Le droit de retrait n’est pas automatique, mais les employeurs ont l’obligation de protéger la santé de leurs salariés. Les précautions à prendre sont d’autant plus importantes que ces derniers sont susceptibles d’être exposés au virus.
L’expansion de la pandémie de Covid-19 inquiète. À l’heure où des mesures exceptionnelles ont été décidées pour tenter de la freiner, les entreprises font face à de nombreuses questions. Parmi elles, celles des dispositions à prendre à l’égard de leurs salariés et de la légitimité du droit de retrait que ces derniers pourraient souhaiter exercer.
« Ce droit a été prévu pour préserver la vie, la santé et la sécurité des salariés. Mais il n’est pas automatique. Concrètement, lorsqu’un salarié fait face à un danger grave et imminent sur son lieu de travail, il a le droit de quitter son poste ou de refuser de s’y installer. Et ce, sans demander l’accord de l’employeur », rappelle Maître Haïba Ouaissi, du cabinet Cassius Avocats. Ainsi, un salarié peut, s’il s’estime menacé, en avertir son employeur et exercer son droit de retrait jusqu’à ce que l’entreprise prenne les mesures de prévention nécessaires pour préserver sa santé et sa sécurité.
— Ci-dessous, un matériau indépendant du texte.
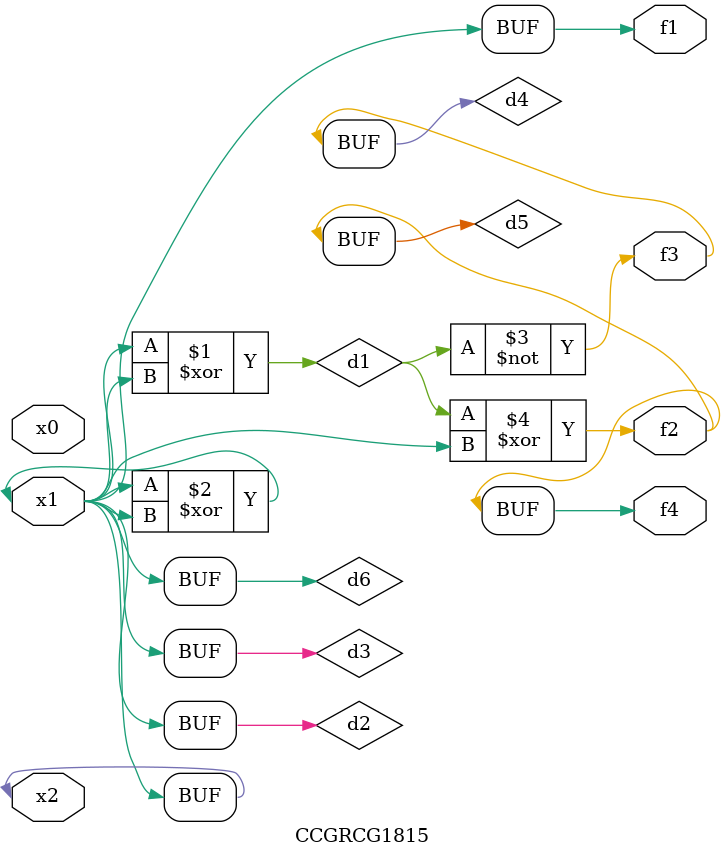
<source format=v>
module CCGRCG1815(
	input x0, x1, x2,
	output f1, f2, f3, f4
);

	wire d1, d2, d3, d4, d5, d6;

	xor (d1, x1, x2);
	buf (d2, x1, x2);
	xor (d3, x1, x2);
	nor (d4, d1);
	xor (d5, d1, d2);
	buf (d6, d2, d3);
	assign f1 = d6;
	assign f2 = d5;
	assign f3 = d4;
	assign f4 = d5;
endmodule

</source>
Droit de retrait : une question d’interprétation
Sauf à contester la légitimité d’exercice du droit de retrait, l’employeur ne peut lui demander de reprendre son travail avant d’avoir mis en place ces mesures, ni décider de sanctions à son encontre ou de retenues sur salaire. De manière générale, il est tenu à une obligation de sécurité de résultat à l’égard de ses salariés. Mais sur la légitimité d’exercice du droit de retrait, les interprétations peuvent varier.
Dans le cas de l’épidémie actuelle, des chauffeurs de bus et des salariés du musée de Louvre – avant la fermeture imposée des musées – ont d’ores et déjà fait valoir leur droit de retrait. De son côté, le gouvernement a estimé que si l’employeur appliquait les mesures de prévention préconisées, les conditions d’exercice de ce droit n’étaient pas réunies. Parmi ces directives : la mise à disposition d’un point d’eau et du savon, ou encore de solutions hydroalcooliques permettant un lavage de mains régulier.
Recours devant les tribunaux
En réalité, en cas de désaccord, ce sont les tribunaux qui trancheront.
En cas de pandémie comme le Covid-19, tout salarié peut légitimement exercer son droit de retrait à condition qu’il soit dans une situation de travail qui l’expose particulièrement au virus, ou que l’employeur ne respecte pas les règles de précaution nécessaires pour le protéger. C’est au cas par cas que les juges prud’homaux vont estimer si le travail du salarié l’expose à cette épidémie et si l’employeur a bien pris des mesures de prévention pour protéger ses salariés
La situation n’est pas la même en fonction des métiers. Les salariés en contact avec le public, dans les commerces qui ne sont pas d’ores et déjà fermés (magasins alimentaires, banques, stations-essence, etc.), ou les salariés des transports publics pourraient exercer leur droit de retrait afin de demander à leur employeur d’adopter des mesures de protection supplémentaires comme la distribution de gants ou de masques.
La prudence pour maître-mot
Pour les entreprises, l’enjeu est donc de prendre un maximum de précautions pour protéger leurs collaborateurs en tenant compte des particularités de leur situation. Le travail à distance fait partie des dispositions encouragées par le gouvernement. Certains métiers ne s’y prêtent pas et un salarié ne peut exiger la mise en place du télétravail. « Mais les entreprises qui imposeraient à des salariés de travailler face à un danger grave et imminent sur leur lieu de travail et qui refuseraient le télétravail à des salariés en situation de risque s’exposent à voir leur responsabilité engagée pour non-respect de l’obligation de sécurité de résultat, faute inexcusable et même mise en danger d’autrui si les conditions sont réunies. En cette période exceptionnelle de pandémie de coronavirus, la prudence est plus que mère de sureté pour les entreprises », résume le spécialiste.